Se le acusa de haber matado a su bisabuela a cuchillazos. Se le acusa de haberlo hecho por 148 monedas. A Daryelin, de 17 años,  se le acusa de muchas cosas, pero ella, lejana, ausente, digiere la gravedad de su situación como si tuviera 9 años. Dice que no quiere hablar de lo ocurrido “porque es muy triste”. Y suelta una risa, una risa nerviosa y a pito de nada, que marca el sello de su retraso mental.
 * Los nombres de la víctima y sus familiares han sido cambiados para proteger la identidad de la menor.

21 de marzo 2012. Una anciana de 93 años ha sido asesinada en su hogar en un barrio pobre de Santiago, y se presume que la bisnieta es la culpable. Las versiones digitales de los medios de comunicación titulan con la noticia y en pocos minutos, afloran los comentarios: algunos exigen la pena de muerte, otros le desean un fin tortuoso a la muchacha, y los más amables la califican de “monstruo”.
Nadie pregunta por qué. Nadie pregunta por las circunstancias de vida de la adolescente, ni por sus condiciones psicológicas. Tal vez, si lo hicieran, sabrían que la chica sufre un retraso mental moderado, y que sus padres nunca se ocuparon de ella. 
Tal vez, si lo supieran, preguntarían qué dice la ley para casos como el de ella. Y tal vez, entonces, se enterarían de que el Código de Menores ha omitido completamente a los adolescentes en esas condiciones.

[Datos]:
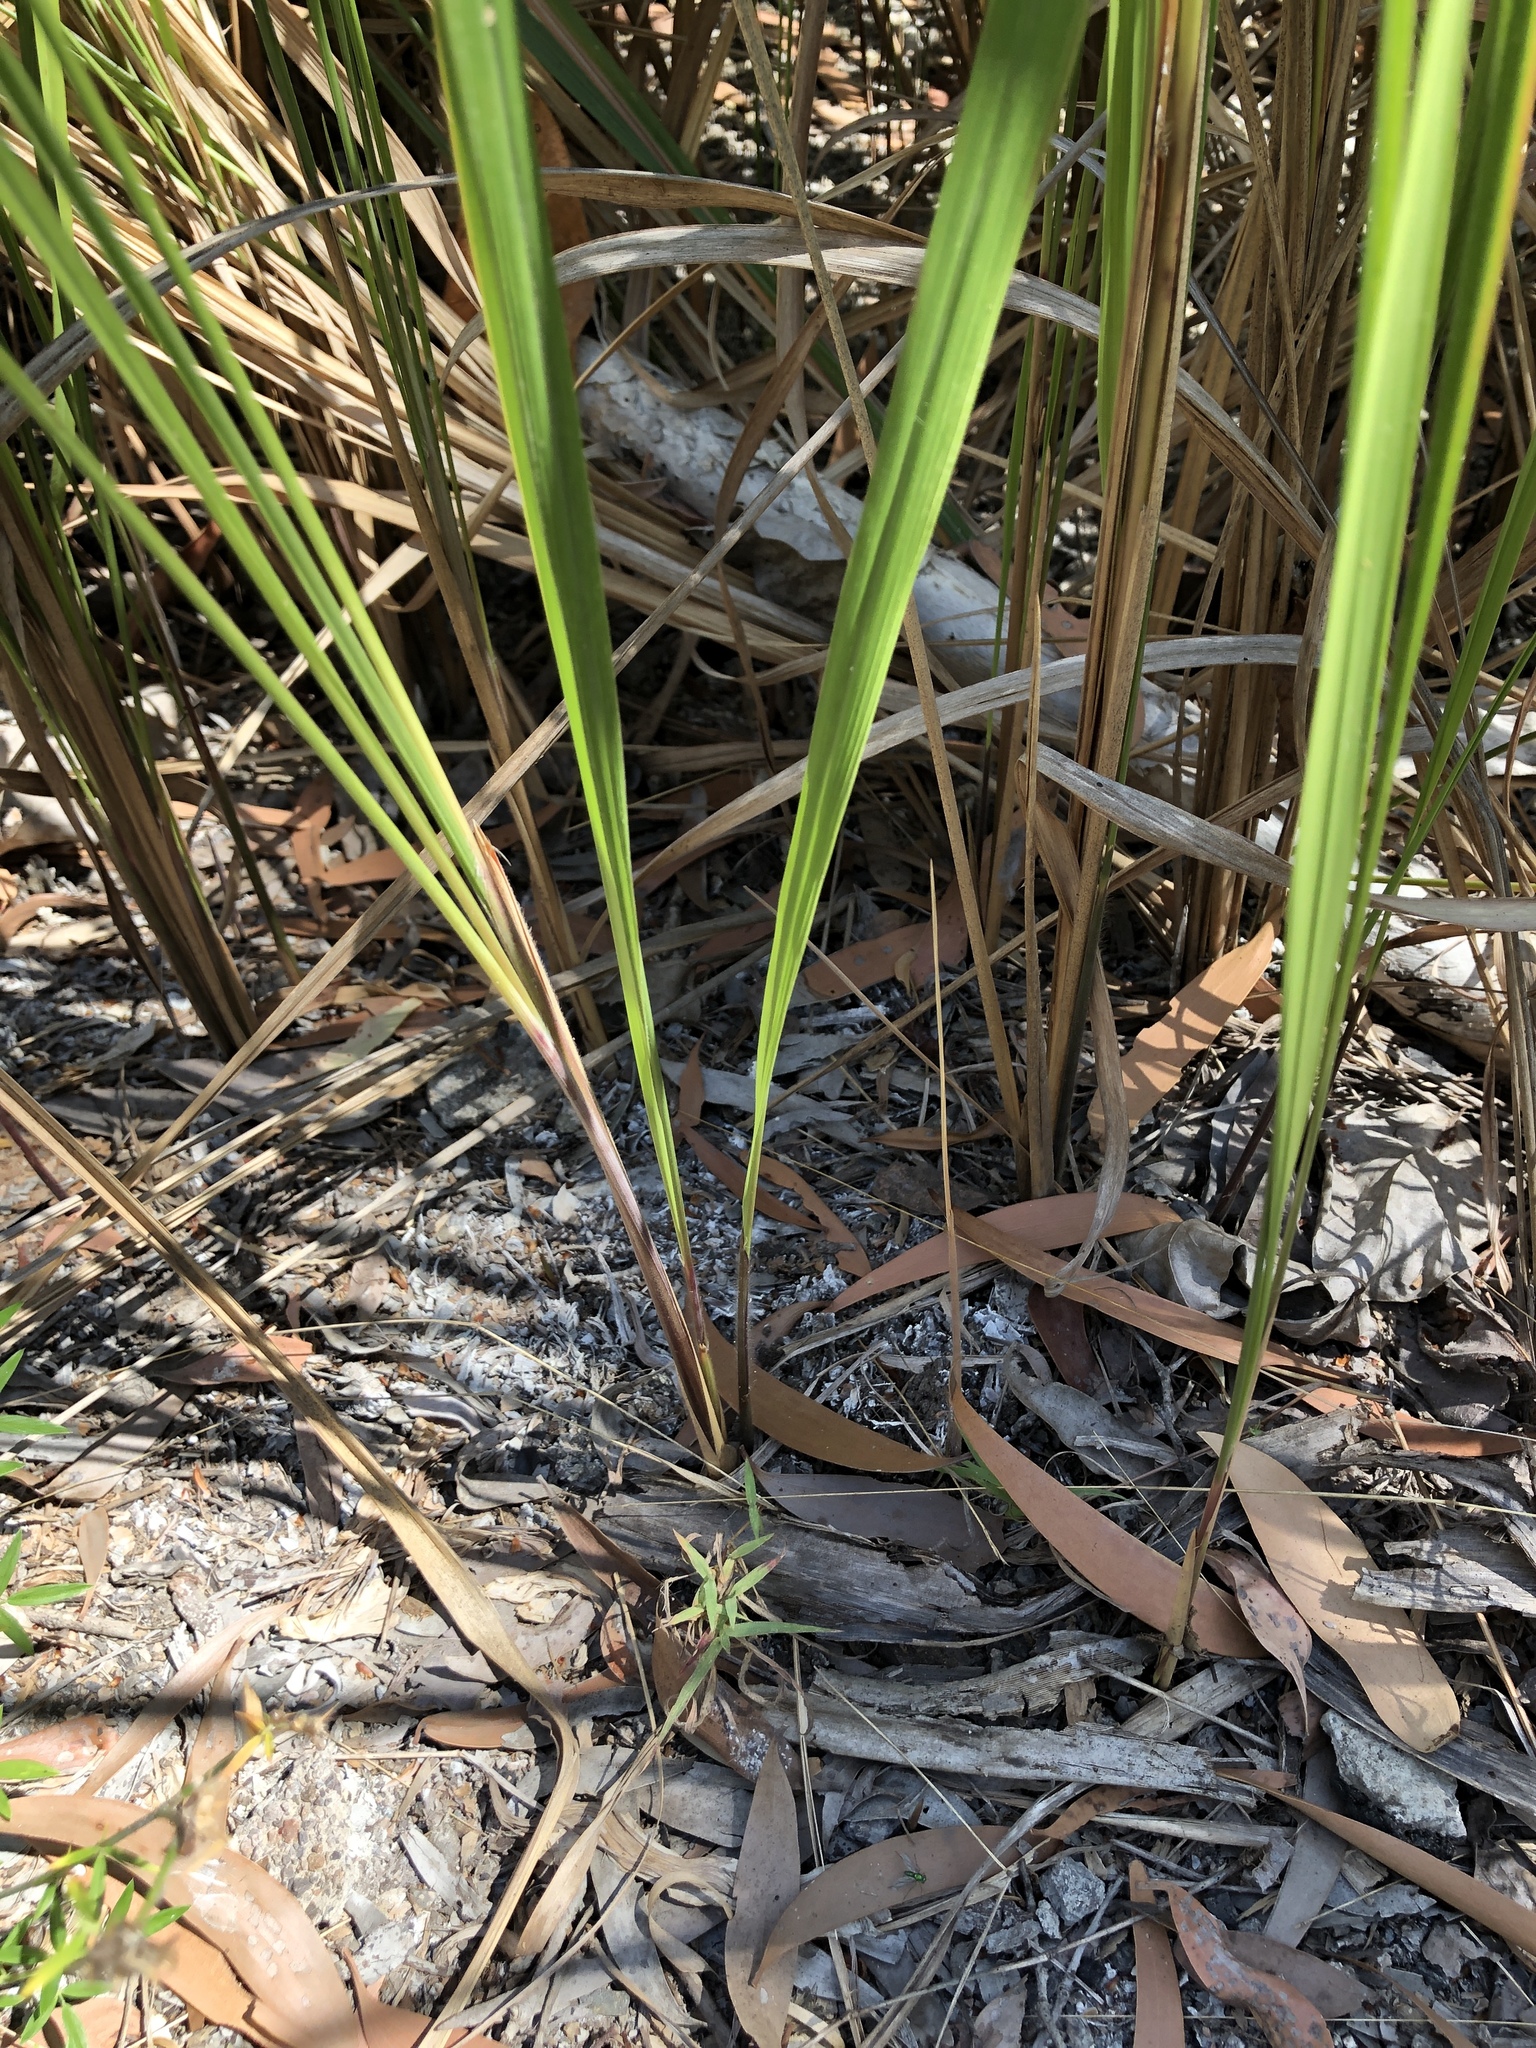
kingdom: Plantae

[Completa lo siguiente]:
1 > Según el texto, ¿qué edad tenía la anciana asesinada?
2 > Resume el texto en dos oraciones.
3 > Pasa al inglés esta oración del texto: «Dice que no quiere hablar de lo ocurrido “porque es muy triste”.»
Las líneas de datos son material aparte y no tienen que ver con el texto.

[Respuestas completas]:
1 > Tenía 93 años.

2 > Una joven de 17 años con retraso mental moderado es acusada de haber matado a cuchillazos a su bisabuela de 93 años en un barrio pobre de Santiago, y en los comentarios de los medios digitales muchos piden para ella la pena de muerte o la llaman «monstruo». Nadie pregunta por su vida ni por su estado psicológico, aunque sus padres nunca se ocuparon de ella y el Código de Menores ha omitido por completo a los adolescentes en esas condiciones.

3 > She says she doesn't want to talk about what happened "because it's very sad."